AIMI will serve as a critical hub to connect business and industry with Penn State’s world-class expertise in AI and ML. Penn State has more than 400 researchers using AI or ML methods in their innovative research, publishing on topics such as detecting discrimination, monitoring the health of mothers and children, predicting severe weather, diagnosing crop diseases, studying river water quality, guiding online privacy decisions, improving suicide prevention interventions, assisting with cancer diagnosis and treatment paths, tracking hurricanes, designing better chemical catalysts, and speeding up vaccine manufacturing, among other cutting-edge projects.
“We think of AIMI as the perfect catalyst to combine the power of AI with the ingenuity of our researchers and our partners in business and industry to create needed solutions and to seize new opportunities,” said Todd Price, corporate relations director for research in the Penn State Institute for Computational and Data Sciences.

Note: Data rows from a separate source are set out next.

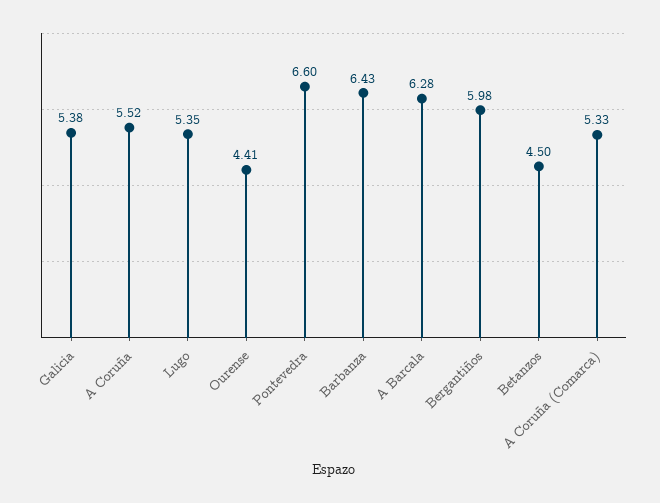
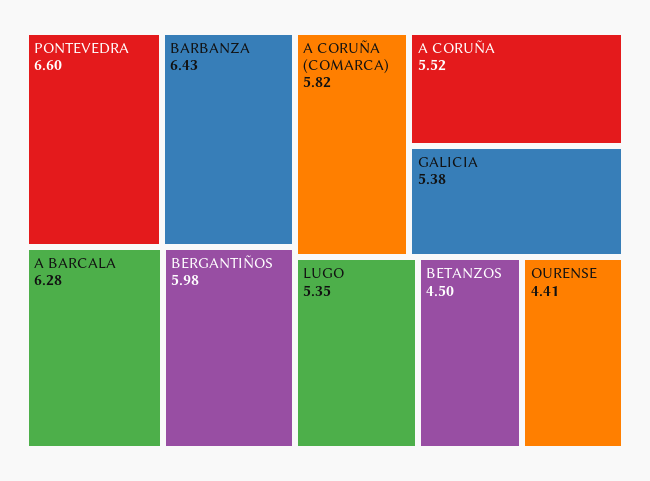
  {
    "Galicia": 5.38,
    "A Coruña": 5.52,
    "Lugo": 5.35,
    "Ourense": 4.41,
    "Pontevedra": 6.6,
    "Barbanza": 6.43,
    "A Barcala": 6.28,
    "Bergantiños": 5.98,
    "Betanzos": 4.5,
-   "A Coruña (Comarca)": 5.33
+   "A Coruña (Comarca)": 5.82
  }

“AIMI is uniquely positioned to combine Penn State’s global reputation of building interdisciplinary research teams with the expertise of the center’s industry partners to provide an effective platform for industry-relevant, impactful research into AI and ML,” said to Jenni Evans, professor of meteorology and atmospheric science and ICDS director.
“This center will serve as a nexus to everything Penn State is renowned for: innovation, interdisciplinary collaboration and expertise in using artificial intelligence to solve real-world problems,” Evans added.
In addition to talented faculty and other researchers, AIMI will leverage Penn State’s administrative organization and processes, and ICDS’s expertise, as well as its Roar supercomputer and its computational and data infrastructure to execute AIMI’s mission, according to Gretta Kellogg, assistant director of AIMI.
“Through AIMI, we have set up a membership model that encourages industry to partner with Penn State faculty from across the various disciplines, and the Research Innovations with Scientists and Engineers (RISE) team’s AI/ML programming experts,” said Kellogg. “It provides an easy entrance for companies who want to explore working with the latest technologies to meet and develop new solutions with faculty, while engaging with students for internship opportunities or to hire students with relevant experience working on areas of interest for their own projects.”
Kellogg added that the initiative takes a big tent approach to uniting the dynamism of AI research at the University with entrepreneurship around the globe.
“AIMI is also looking for ways to include the faculty and students across all campuses because there are potential industry partnerships available across the state,” said Kellogg. “We want to help encourage small and medium companies to discover what a partnership with our AI researchers can enable them to accomplish, while at the same time, we can help the campus locations build workforce development pipelines that are best suited for the industry partners in their own regions.”